Barbara D’Astolto: «La considero non una vittoria mia, ma una vittoria per le leggi bene applicate e per la giustizia». Aveva accusato il sindacalista 47enne Raffaele Meola di averla palpeggiata durante un colloquio. L’assoluzione aveva creato polemiche
Processo da rifare. La Corte di cassazione ha deciso l’annullamento della sentenza di secondo grado di assoluzione dell’ex sindacalista 47enne, Raffaele Meola, imputato per violenza sessuale perché nel 2018 ha palpeggiato una hostess di 49 anni durante un incontro su questioni lavorative negli uffici Cisl all’aeroporto Malpensa. Si riparte, quindi, da un nuovo processo, in una diversa sezione della Corte di appello di Milano.
«Vince la giustizia»
«La considero come una vittoria non mia, ma della giustizia e delle leggi italiane, che quando vengono ben applicate fanno sì che vinca la giustizia, mentre quando vengono applicate in maniera maldestra e superficiale, possono provocare gravi danni. È questo il commento a caldo di Barbara D’Astolto, che nel frattempo ha cambiato lavoro e oggi fa l’insegnante. E poco dopo aggiunge: «Se la Cassazione avesse confermato che lui era autorizzato a mettermi le mani addosso e che l’onere di dire di no spettava me, sarebbe stato un grosso problema per le donne italiane, perché sembra che all’aggressore vengano sempre riconosciute attenuanti: una volta perché l’abuso sessuale è durato troppo poco, una volta perché la vittima non ha reagito entro 20 secondi, una volta perché la vittima “che cosa era andata a fare là?”, una volta perché lui è il marito, oppure perché è depresso… E alle vittime dell’aggressione resta solo l’onere della prova?».
Trenta secondi
Davanti alla terza sezione della Corte di Cassazione, anche l’avvocata di parte civile Maria Teresa Manente, ha chiesto il rinvio a un nuovo processo d’appello, mentre l’avvocato Ivano Chiesa, che difende il sindacalista, ha chiesto la conferma dell’assoluzione. Per i giudici della prima sezione della Corte di appello milanese, infatti, dal processo era emerso che «l’imputato non abbia adoperato alcuna forma di violenza – ancorché si sia trattato, effettivamente di toccamenti repentini – tale da porre la persona offesa in una situazione di assoluta impossibilità di sottrarsi». E ancora che non possono avere «rilevanza penale» quegli atti sessuali come «toccamenti e baci» che la parte civile ha detto essersi «protratti per un tempo di circa trenta secondi», durante il quale «aveva continuato a sfogliare e leggere i documenti». Inoltre, «la qualifica e il ruolo» di sindacalista «rivestito dall’imputato non comportavano, in concreto, alcuna supremazia».

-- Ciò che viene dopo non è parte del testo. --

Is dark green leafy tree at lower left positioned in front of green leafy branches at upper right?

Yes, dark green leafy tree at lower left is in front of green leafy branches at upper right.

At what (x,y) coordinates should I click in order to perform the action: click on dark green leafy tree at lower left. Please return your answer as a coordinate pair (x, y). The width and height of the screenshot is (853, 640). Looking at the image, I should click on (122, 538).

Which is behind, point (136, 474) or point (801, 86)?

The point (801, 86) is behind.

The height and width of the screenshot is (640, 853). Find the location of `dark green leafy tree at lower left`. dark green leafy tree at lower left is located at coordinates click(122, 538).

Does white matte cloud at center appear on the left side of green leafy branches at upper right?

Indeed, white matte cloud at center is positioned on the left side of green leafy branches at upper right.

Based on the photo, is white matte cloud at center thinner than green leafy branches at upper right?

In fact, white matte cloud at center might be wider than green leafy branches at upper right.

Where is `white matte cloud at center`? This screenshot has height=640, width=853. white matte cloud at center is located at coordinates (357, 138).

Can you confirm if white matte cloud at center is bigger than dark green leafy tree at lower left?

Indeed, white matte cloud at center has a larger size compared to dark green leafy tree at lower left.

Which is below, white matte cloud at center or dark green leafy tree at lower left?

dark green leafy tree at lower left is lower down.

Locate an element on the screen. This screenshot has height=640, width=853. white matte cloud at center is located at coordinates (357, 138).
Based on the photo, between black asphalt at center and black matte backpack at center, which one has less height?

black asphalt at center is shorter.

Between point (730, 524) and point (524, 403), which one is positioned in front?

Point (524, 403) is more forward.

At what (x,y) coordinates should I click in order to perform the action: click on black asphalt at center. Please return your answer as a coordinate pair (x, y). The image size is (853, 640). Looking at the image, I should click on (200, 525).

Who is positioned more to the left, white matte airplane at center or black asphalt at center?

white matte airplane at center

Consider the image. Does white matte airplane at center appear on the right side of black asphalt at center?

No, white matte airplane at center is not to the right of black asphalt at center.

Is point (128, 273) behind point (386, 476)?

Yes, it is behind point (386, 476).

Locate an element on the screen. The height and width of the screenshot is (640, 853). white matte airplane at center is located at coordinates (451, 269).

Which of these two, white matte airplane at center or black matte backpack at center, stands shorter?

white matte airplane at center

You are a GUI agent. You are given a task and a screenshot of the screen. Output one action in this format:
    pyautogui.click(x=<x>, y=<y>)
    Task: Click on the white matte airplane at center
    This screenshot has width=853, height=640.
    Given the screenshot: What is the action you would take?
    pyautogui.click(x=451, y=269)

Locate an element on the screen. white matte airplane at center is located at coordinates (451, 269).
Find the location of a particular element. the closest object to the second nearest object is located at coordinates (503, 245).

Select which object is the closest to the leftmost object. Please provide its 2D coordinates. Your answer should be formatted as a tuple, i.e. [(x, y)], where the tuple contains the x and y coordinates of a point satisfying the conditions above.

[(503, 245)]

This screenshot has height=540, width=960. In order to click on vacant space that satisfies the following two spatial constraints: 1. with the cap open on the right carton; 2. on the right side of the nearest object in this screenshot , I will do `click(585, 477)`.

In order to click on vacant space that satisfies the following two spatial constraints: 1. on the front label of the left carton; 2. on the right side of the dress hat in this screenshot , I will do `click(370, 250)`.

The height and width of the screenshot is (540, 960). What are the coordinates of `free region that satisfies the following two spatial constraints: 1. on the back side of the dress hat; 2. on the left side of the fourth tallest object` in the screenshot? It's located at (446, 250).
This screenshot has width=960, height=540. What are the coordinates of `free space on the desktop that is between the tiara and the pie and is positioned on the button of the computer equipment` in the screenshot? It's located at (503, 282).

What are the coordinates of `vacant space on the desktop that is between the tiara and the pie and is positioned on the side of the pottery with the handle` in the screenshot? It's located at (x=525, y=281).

Presidio davanti alla Cassazione
Davanti alla Cassazione, per tutto il giorno c’è stato un presidio contro «una motivazione che ci appare inaccettabile», come spiega Maura Cossutta, presidente della Casa internazionale delle donne. «I giudici hanno contato i secondi in cui la molestia è stata perpetrata, giudicandoli sufficienti perché la donna si potesse sottrarre – aggiunge -. Diciamo basta a una cultura che si fa complice di ogni forma di violenza e tra queste la molestia che è la più muta e tollerata. Ancora una volta è necessario ribadire che le donne vanno credute e che si finisca con la logica che finisce per mettere i loro comportamenti sotto i riflettori».
E una volta uscita dal palazzo, Barbara D’Astolto ricorda le parole di una collega norvegese, Trude Mathieson, che per prima segnalò direttamente alla Cisl le avance dello stesso sindacalista durante una riunione di lavoro a Bruxelles: «Dopo che le avevo detto che era stato assolto anche in secondo grado mi disse: “Mi dispiace tanto per voi donne italiane, la situazione per voi non deve essere facile”. Ecco, credo che questo sia uno spunto di riflessione per far capire un attimino quanto siamo arretrati in questo Paese in fatto di violenze e dal punto di vista del lavoro femminile».